The day after St. Louis' first confirmed case of COVID-19 was reported, Peno (7600 Wydown Boulevard, Clayton; 314-899-9699) chef and owner Pepe Kehm braced for impact. He knew the virus was about to wreak havoc on the city's industry; his close friends in Italy, who were experiencing the horror of the illness, had been telling him as much. Kehm knew he had to get creative, so he launched a meal-delivery service, figuring that guests would be uncomfortable dining inside his restaurant as the virus spread through the region.

A month, a curbside and takeout-only service, and a stay-in-place mandate later, Kehm is again thinking outside the box to take care of his employees. About four weeks ago, he and his bar manager, Ocean Alexander, launched "Let Them Eat the Art," a campaign that they hope will bring in enough money to provide income for his staff.

"When this first started and we went to delivery, we thought, 'How are we going to keep our staff and have them make a few bucks?'" Kehm says. "We knew people could file for unemployment, but we wanted to try to keep them employed. Our chef donated his entire salary to the staff one week, and everyone tried to figure out ways to help."

As Kehm explains, he and Alexander had been doing a series of live videos they called "Quarantine Kitchen," in which they'd update followers on what they were up to that day. Kehm would cook, and Alexander, who is a talented artist, would paint. Eventually, they realized they could turn the paintings into a revenue source.

Kehm purchased the supplies, and Alexander supplied the talent, painting his first piece, "Crying Calabrese Girl," live as followers placed bids. The painting sold for $2,500.

"We knew the artwork could raise money, and when we had so many people step up to bid, we decided to do it again the next week," Kehm says. "We're on our third one now, and it already has bids. It's been so well received."

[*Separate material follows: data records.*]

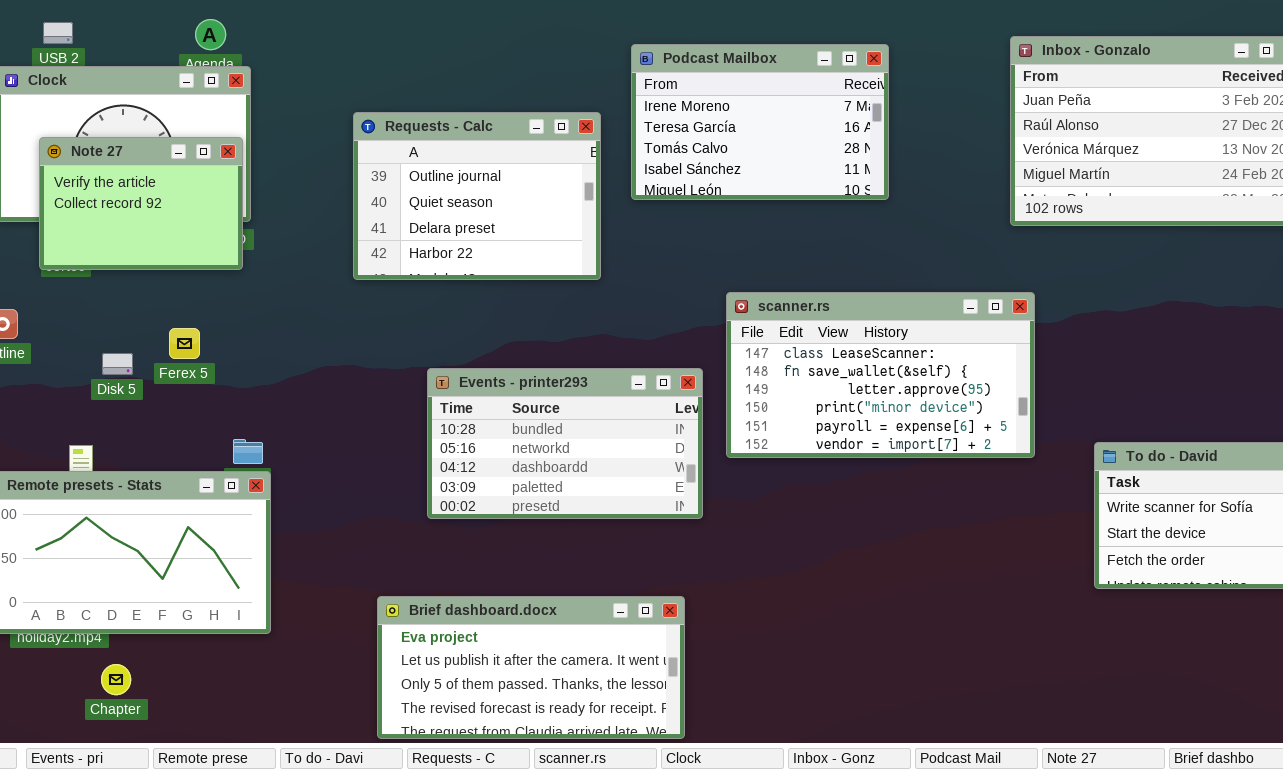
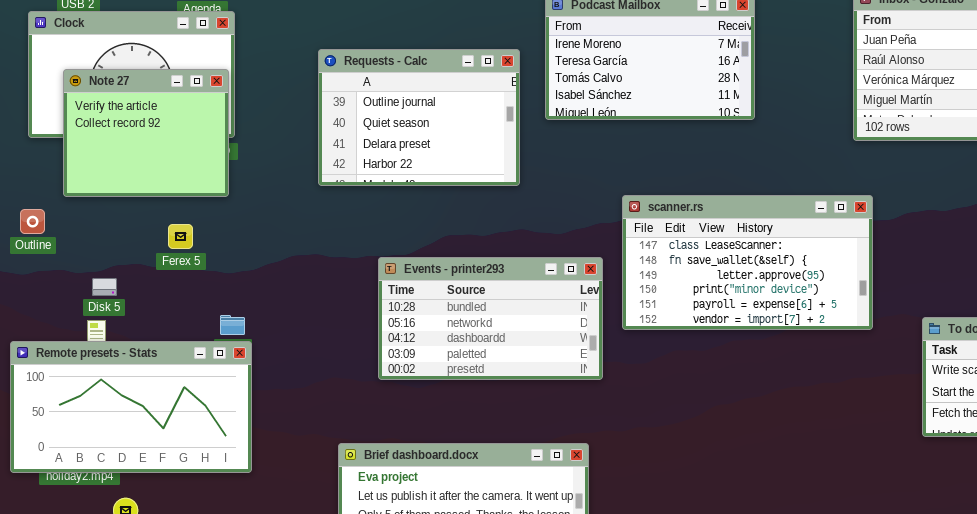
Note 27: [39,137,243,270] -> [63,69,229,197], resized
Disk 5: [102,353,133,375] -> [92,278,117,296], moved

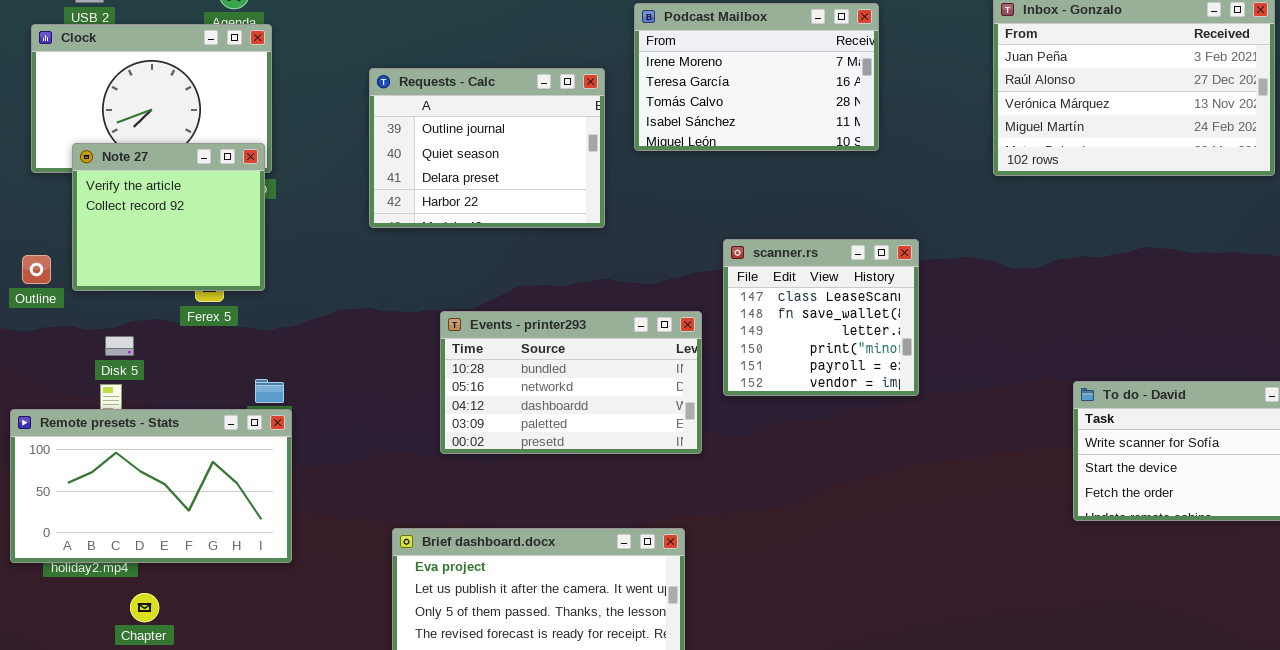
Note 27: [63,69,229,197] -> [72,143,265,291], moved
scanner.rs: [622,195,873,330] -> [723,239,919,396], resized

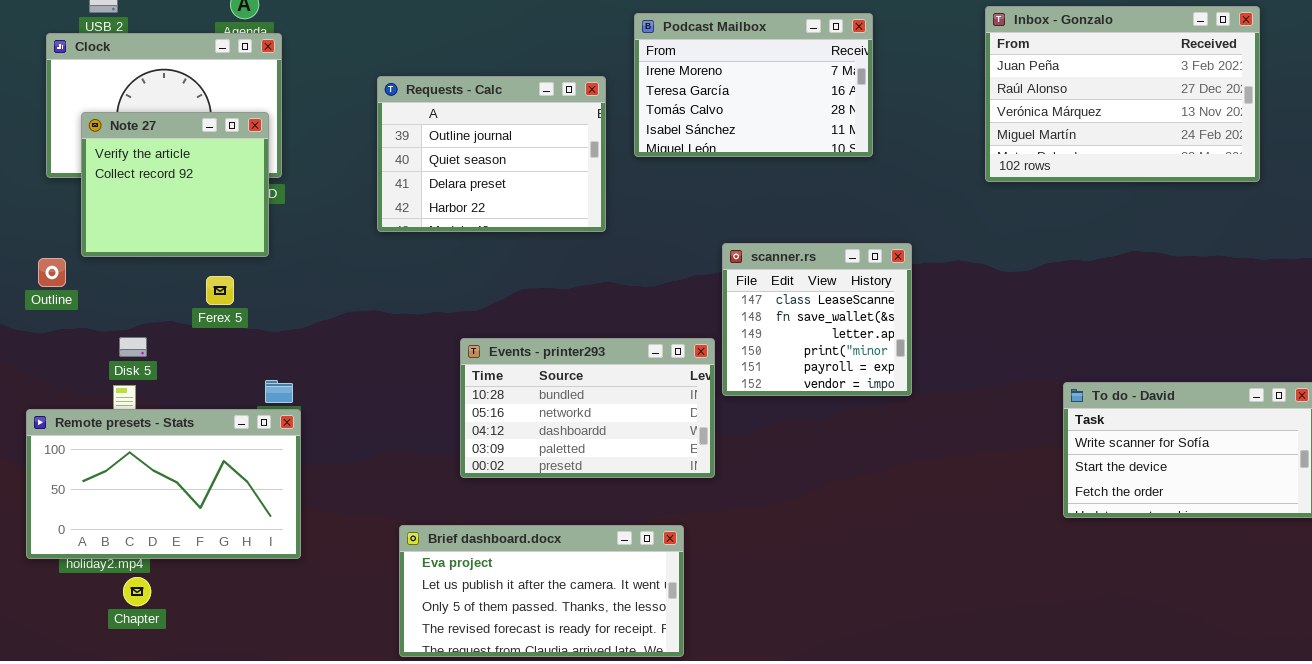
Note 27: [72,143,265,291] -> [81,112,269,257], moved
Events - printer293: [440,311,702,454] -> [460,338,715,478], moved
Chapter: [130,593,159,622] -> [123,577,151,606], moved

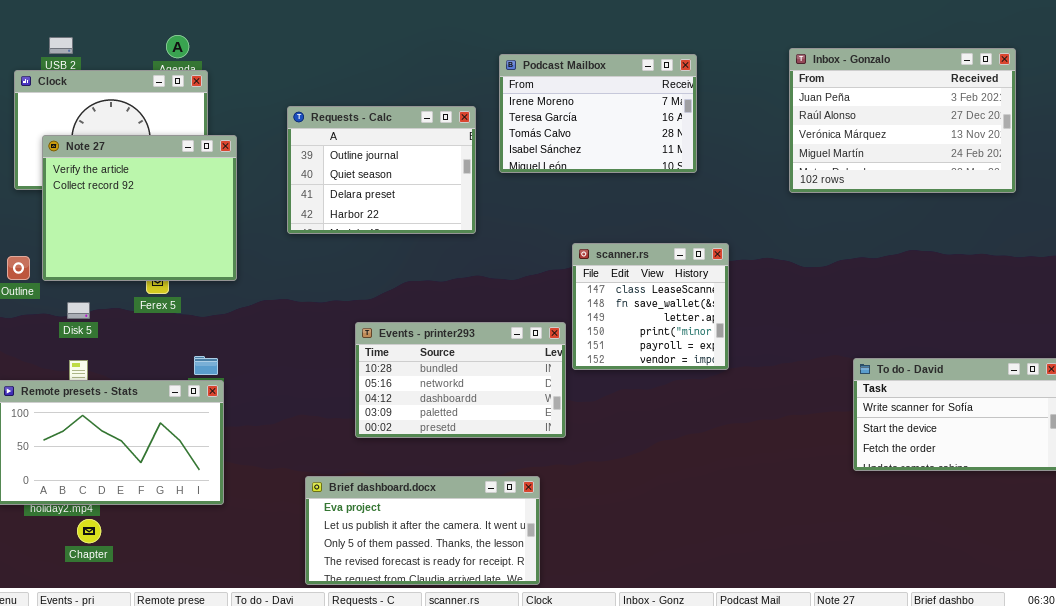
Note 27: [81,112,269,257] -> [42,135,237,281], resized
Disk 5: [119,337,147,357] -> [67,302,90,319], moved

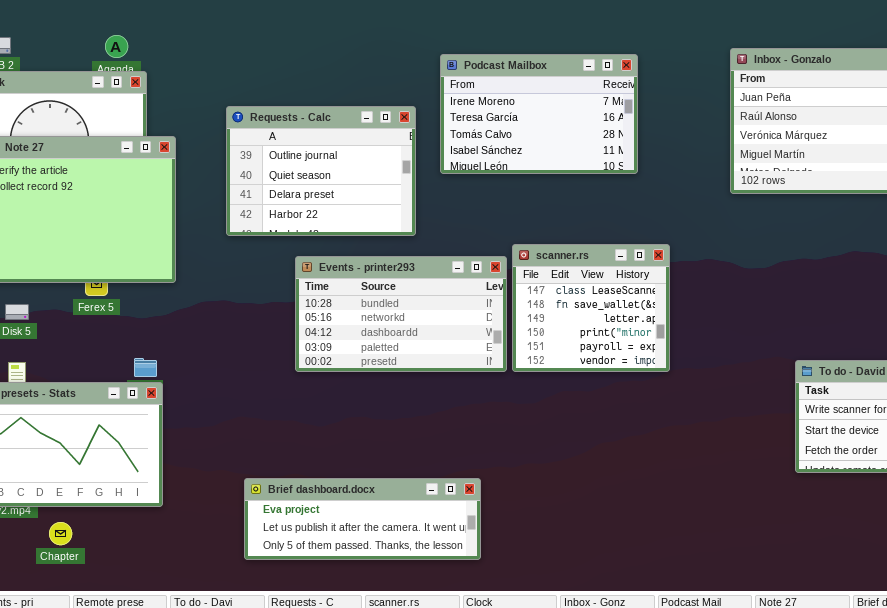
Events - printer293: [355,322,566,438] -> [295,256,507,372], moved
Brief dashboard.docx: [305,476,540,585] -> [244,478,481,560], resized
Chapter: [77,519,101,543] -> [49,522,72,545], moved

Kehm is also happy that, as a byproduct of their efforts, Alexander is getting much more exposure for his artwork from people who might not have known of his talent, though, in these difficult times, he and the artist are just concerned about taking care of their colleagues and trying to figure out ways to weather the storm.

"For me, stopping on a dime and trying to go the next way is something I've been doing my whole life," Kehm says. "I've made mistakes, there have been bad operations. I've always had a little of this in me. I keep thinking of my mom's mom who, during World War II, had a little store and was giving stuff away to those who needed it while still figuring out how to stay sustainable because she had ten kids. You do your own thing and try to create. That's how you figure it out."